Managing Errors in an iPaaS
In the world of distributed web services and Big Data, errors and faults can not be treated as frequent occurrences. Rather, they are commonplace and must be understood and managed. Errors can take the form of bad or missing data, and faults can arise from web service congestion or failures. The role of an iPaaS (Integration Platform as a Service) is to help users perform integration tasks in the presence of errors and faults.
First, let’s be clear on the difference between errors and faults:
- An integration error usually refers to some form of data inconsistency due to data corruption, missing data, or unexpected data formats. The communication channels and integration pipeline execution all work as expected, but the data itself has a problem.
- On the other hand a fault is the result of a connection or service failure. In some cases, the iPaaS servers may experience failures that results in faults, which must also be managed.
The SnapLogic Integration Cloud architecture provides both data error handling and fault tolerance in order to ensure the reliable execution of integration data flows, called pipelines.
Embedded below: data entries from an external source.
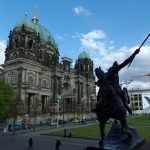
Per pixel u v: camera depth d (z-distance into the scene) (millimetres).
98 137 57719
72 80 157500
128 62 14133
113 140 14422
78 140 54656
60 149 41844
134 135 14984
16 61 117188
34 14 159625
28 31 123500
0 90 89250
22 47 118812
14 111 92250
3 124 102438
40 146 46469
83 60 178375
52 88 136125
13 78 118250
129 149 12539
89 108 166625
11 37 124938
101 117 14703
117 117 14266
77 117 139125
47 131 78375
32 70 121750
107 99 14469
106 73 15688
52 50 148125
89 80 174875
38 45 130000
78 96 158750
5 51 125500
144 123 95875
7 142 53406
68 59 154125
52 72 138000
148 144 14750
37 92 122812
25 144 49906
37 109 118250
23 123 100000
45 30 153000
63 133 68750
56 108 131000
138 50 13703
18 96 112375
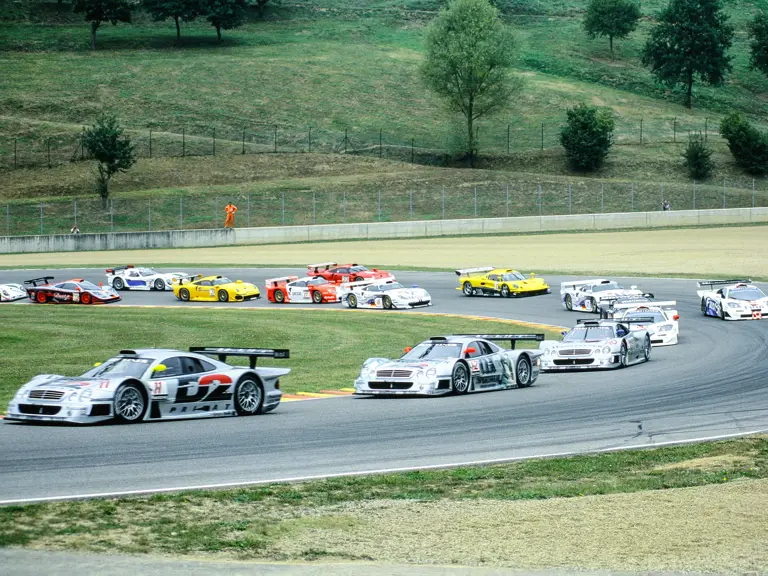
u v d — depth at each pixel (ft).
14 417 200.03
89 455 166.61
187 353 214.90
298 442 181.68
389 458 167.94
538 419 209.97
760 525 122.11
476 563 108.06
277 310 525.75
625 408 225.56
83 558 108.27
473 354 260.42
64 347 391.45
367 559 110.01
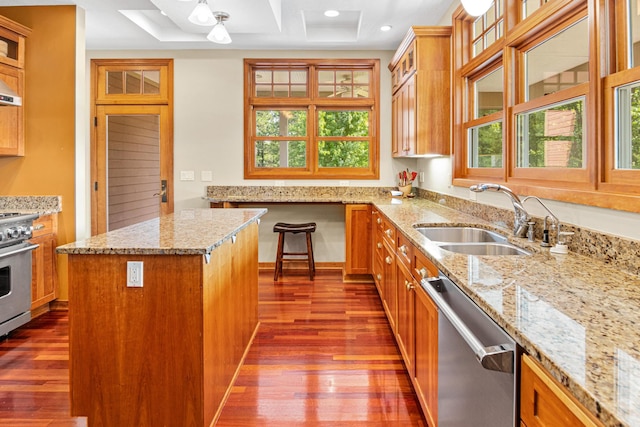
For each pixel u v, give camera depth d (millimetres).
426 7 3699
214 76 4973
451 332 1424
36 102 3576
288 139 5121
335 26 4602
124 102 4977
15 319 2969
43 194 3598
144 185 5047
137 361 1765
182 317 1753
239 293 2498
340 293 4086
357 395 2219
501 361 937
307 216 5113
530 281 1281
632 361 739
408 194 4785
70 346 1771
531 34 2201
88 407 1777
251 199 4590
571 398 694
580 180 1797
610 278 1321
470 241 2584
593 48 1640
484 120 2934
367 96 5117
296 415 2037
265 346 2840
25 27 3449
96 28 4195
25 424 1964
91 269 1758
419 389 1994
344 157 5152
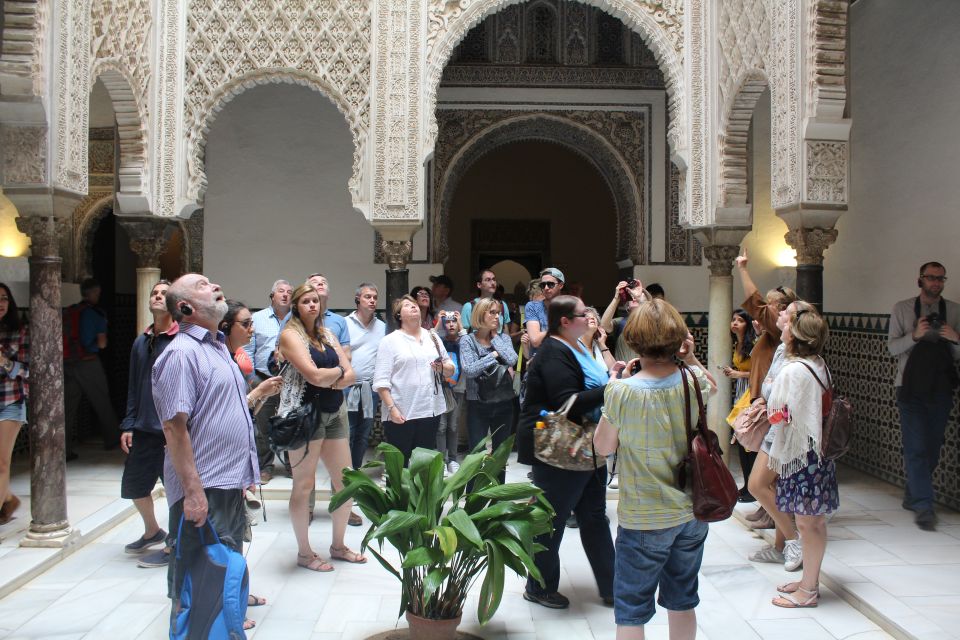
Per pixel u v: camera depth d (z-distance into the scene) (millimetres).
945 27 4801
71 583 3621
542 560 3346
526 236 11969
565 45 7344
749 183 7047
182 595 2617
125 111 5281
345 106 5465
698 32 5539
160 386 2674
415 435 4379
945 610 3170
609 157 7441
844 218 6105
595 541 3395
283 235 7109
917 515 4402
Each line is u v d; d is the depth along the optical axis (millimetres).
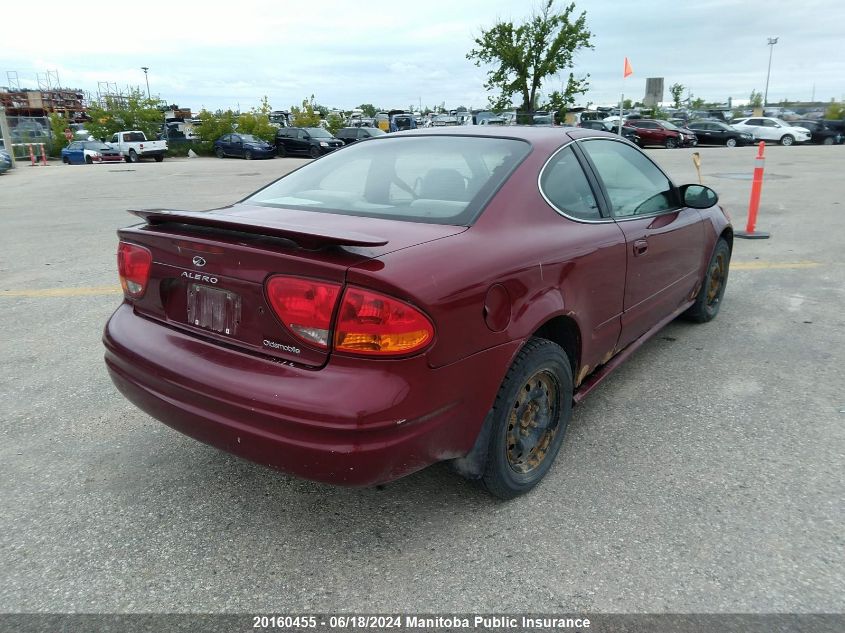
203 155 42531
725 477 2943
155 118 44375
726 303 5664
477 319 2303
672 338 4781
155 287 2664
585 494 2828
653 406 3672
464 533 2580
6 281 6602
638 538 2529
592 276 2979
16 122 40344
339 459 2059
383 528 2621
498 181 2775
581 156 3291
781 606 2180
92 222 10734
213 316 2441
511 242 2564
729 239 5098
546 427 2873
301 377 2146
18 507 2766
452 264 2264
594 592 2258
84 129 45031
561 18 41875
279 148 34625
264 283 2227
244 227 2211
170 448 3264
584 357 3074
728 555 2426
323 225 2572
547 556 2441
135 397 2611
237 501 2814
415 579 2338
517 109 44688
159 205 12742
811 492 2814
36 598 2252
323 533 2598
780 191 13109
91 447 3270
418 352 2107
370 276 2047
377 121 44594
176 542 2549
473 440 2438
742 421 3479
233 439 2246
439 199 2736
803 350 4508
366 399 2049
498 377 2430
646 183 3875
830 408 3621
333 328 2096
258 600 2248
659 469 3020
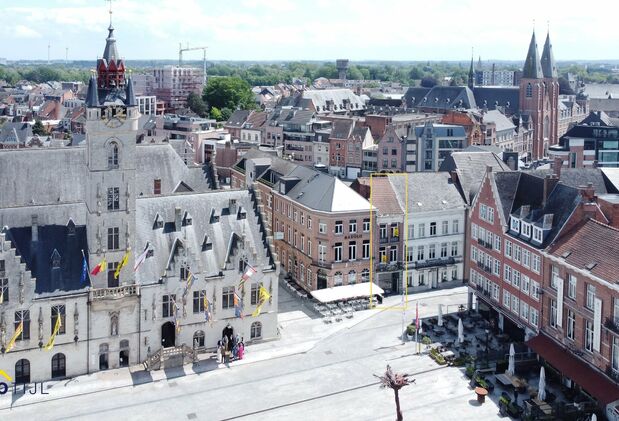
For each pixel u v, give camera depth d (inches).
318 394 3358.8
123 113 3464.6
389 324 4224.9
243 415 3161.9
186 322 3730.3
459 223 4933.6
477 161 5226.4
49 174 4178.2
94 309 3499.0
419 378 3516.2
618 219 3494.1
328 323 4252.0
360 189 4795.8
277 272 3939.5
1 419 3078.2
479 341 3939.5
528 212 3865.7
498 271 4092.0
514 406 3132.4
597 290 3093.0
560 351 3368.6
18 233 3472.0
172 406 3233.3
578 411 3065.9
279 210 5162.4
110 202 3516.2
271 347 3902.6
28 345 3393.2
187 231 3791.8
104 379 3486.7
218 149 7278.5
Pipelines can be designed to handle bad data using error views, and pipeline segments can be boxed in a way to provide guaranteed delivery in the presence of network or service end point failure. In the data plane, our Snaplex clusters are designed to detect node failure and to ensure there is always a stable set of Snaplex nodes available to run pipelines. Finally, we also provide redundancy and reliability throughout the control plane. In this blog, we will share details on error handling. Please be on the lookout for an additional blog post that explains how SnapLogic handles fault tolerance and resiliency in the architecture.
SnapLogic Integration Cloud pipelines consist of Snaps that are connected together using views. Snaps can have zero or more input views and zero or more output views. For example, a database reader will have zero input views and one output view. A router Snap will have one input view and multiple output views. In addition to the output views, most Snaps can be configured to have an error view. Snap errors will usually cause a Snap and the pipeline to fail early. However, in some cases, a pipeline developer may want to manage error condition explicitly. A common error is missing data or bad data. If there is no error view then missing or bad data will cause the pipeline to fail. However, with an error view, the error condition is treated like data and can be passed on to a pipeline segment. In this way, a pipeline segment can be used to log the error to fix up bad data. This powerful feature allows developers to seamlessly handle both good and bad data using Snaps and pipeline segments. In some cases, certain types of faults can be communicated as errors to allow the pipeline developer to build reliable pipeline execution, such as when a database connection fault can be realized as a document sent to an error view.
As an example, some records in a CSV file may be missing one or more fields. Our CSV Reader Snap can detect these error records and send them to the error view. The error records can be sent to a pipeline segment that can attempt to clean up the data or log it for later inspection. As another example, the Email Sender Snap has one available error view. If the Email Sender error view is enabled, it will be given a document for each bad address or unsent message. In this way, the pipeline developer can create a report for the bad addresses or use the bad addresses to update a contact database so that no future attempts will be made to send to the address.
The SnapLogic Integration Cloud enables the integration of several cloud services. Most modern cloud services are exposed via REST or SOAP interfaces over HTTP. However, the public network can be susceptible to failure that can cause service requests to be dropped. To help managed service connection failures the SnapLogic Integration Cloud supports guaranteed delivery of documents. To enable guaranteed delivery, the pipeline developer marks a streaming pipeline segment. This boxed segment can be configured with a retry policy. Documents that are to be sent to the boxed segment are temporarily held in persistent storage. Once a document has made it through the entire segment, an acknowledgement is sent to the pipeline manager which allows the document to be removed from the persistent storage. If the segment or segment endpoint fails the retry policy will be invoked to retrieve the document from the persistent storage and send it through the segment again. Retry policies such as linear wait times or exponential backoff can be employed to manage most intermittent endpoint failure scenarios.